I am looking forward to the new releases being launched today. I assume there will be something relating to the SAR range, which is great... but at the same time, I hope they do not discontinue the existing and original Rescue-Timer.

The original has been on my list for some years now, and I have tried it on several times, each time really loving it. For some reason though, I keep buying something else ahead of it. Really not sure why, but maybe I should just finally go for it. Let's see what today brings


----------



## StufflerMike (Mar 23, 2010)

I'll follow their online presentation of novelties today at 06:00 CEST.


----------



## StufflerMike (Mar 23, 2010)

Here we go, first pics from Mühle's online presentation













































Will add some written information later.


----------



## StufflerMike (Mar 23, 2010)

19 years Mühle Rescue Timer.
Time for a new addition to the Reacue Timer range.

The new SAR Rescue Timer with full lume dial will be sold as „SAR Rescue Timer Lumen“. The full lume is not really a new feature for the SAR Rescue Timer, members here will remember the limited Bronze SAR. However, the version presented today will not come in a limited edition only.

Retail: €1850 with rubber strap or a very special Canvas strap, €1950 on bracelet. 

The „Lumen“ features a new back with the DGzRS logo. The logo will also be featured on the Canvas strap. For excellent readability the Lumen will have skeletonized hands.

According to Thilo Mühle the new Rescue Timer Canvas strap will be available for the black SAR as well.


----------



## njhinde (Mar 25, 2017)

First impressions are really good. I do remember the bronze version, but this is much more my thing. I am glad that both this and the black dial will be part of the family, and not limited. Still not sure which one I prefer. I look forward to checking out the canvas strap in person - whenever Germany opens up again - but I think the bracelet would still be my preference.

@ Hi Mike - I missed the first part of the live preview, so may have missed this... but did they change the bracelet in any way, or is it the exact same version?


----------



## StufflerMike (Mar 23, 2010)

njhinde said:


> @ Hi Mike - I missed the first part of the live preview, so may have missed this... but did they change the bracelet in any way, or is it the exact same version?


No changes. For those interested in the new Canvas strap it should be noted that they are fitted with a solid stainless steel pin buckle, no folding clasp though.

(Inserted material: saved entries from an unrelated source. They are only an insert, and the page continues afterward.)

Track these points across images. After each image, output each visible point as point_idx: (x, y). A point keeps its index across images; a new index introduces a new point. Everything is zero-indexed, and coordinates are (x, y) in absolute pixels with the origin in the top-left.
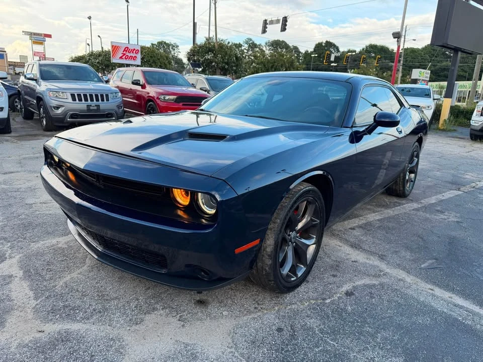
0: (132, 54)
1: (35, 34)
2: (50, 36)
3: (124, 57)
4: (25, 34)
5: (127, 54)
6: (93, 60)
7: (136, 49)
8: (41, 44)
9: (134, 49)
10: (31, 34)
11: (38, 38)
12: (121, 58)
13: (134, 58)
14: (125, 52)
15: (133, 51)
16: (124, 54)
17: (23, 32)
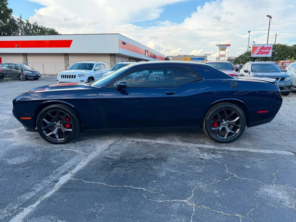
0: (266, 51)
1: (222, 45)
2: (229, 45)
3: (260, 53)
4: (217, 46)
5: (263, 51)
6: (247, 57)
7: (269, 47)
8: (224, 50)
9: (268, 47)
10: (220, 46)
11: (223, 47)
12: (258, 54)
13: (267, 53)
14: (261, 50)
15: (266, 48)
16: (261, 51)
17: (216, 45)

FYI: the SAR Rescue Timer will celebrate its 20th anniversary next year. A anniversary SAR Rescue Timer is in the pipeline though. Might be worth to wait.


----------



## njhinde (Mar 25, 2017)

StufflerMike said:


> FYI: the SAR Rescue Timer will celebrate its 20th anniversary next year. A anniversary SAR Rescue Timer is in the pipeline though. Might be worth to wait.


Thanks very much Mike, that's interesting and certainly good to know. Most appreciated!


----------



## van_helsing (Jan 20, 2019)

There wasn’t an awful lot of news revealed during the online presentation. That being said, the SAR Rescue Timer Lumen does look pretty good.


----------



## Hastie73 (Aug 20, 2020)

The white dial and black date wheel is pretty cool. This watch is defo on the radar.


----------



## StufflerMike (Mar 23, 2010)

van_helsing said:


> There wasn't an awful lot of news revealed during the online presentation. That being said, the SAR Rescue Timer Lumen does look pretty good.


What did you expect ? 10 new watches ? Imho the announcement was clear, I expected news about one new model, no more, no less.

As bright as night.

*Eine unserer Armbanduhren *lassen wir ab morgen in einem neuen Licht erscheinen. Getreu dem Motto „Präzise ablesbar, wenn andere im Dunkeln tappen" haben wir die neue Variante dieser Mühle-Uhr auf ein Maximum an Nachtablesbarkeit getrimmt.

Starting tomorrow, we will be presenting *one of our wristwatches* in a new light. True to the motto "Precisely readable when others are in the dark," we have trimmed the new version of this Mühle watch for maximum nighttime readability.


----------



## van_helsing (Jan 20, 2019)

StufflerMike said:


> What did you expect ? 10 new watches ? Imho the announcement was clear, I expected news about one new model, no more, no less.
> 
> Starting tomorrow, we will be presenting *one of our wristwatches* in a new light.


yes, you are quiet right actually - good point


----------



## van_helsing (Jan 20, 2019)

10 new watches would have been a good thing, though 😀


----------



## BobMartian (Sep 23, 2011)

That canvas strap is really cool


----------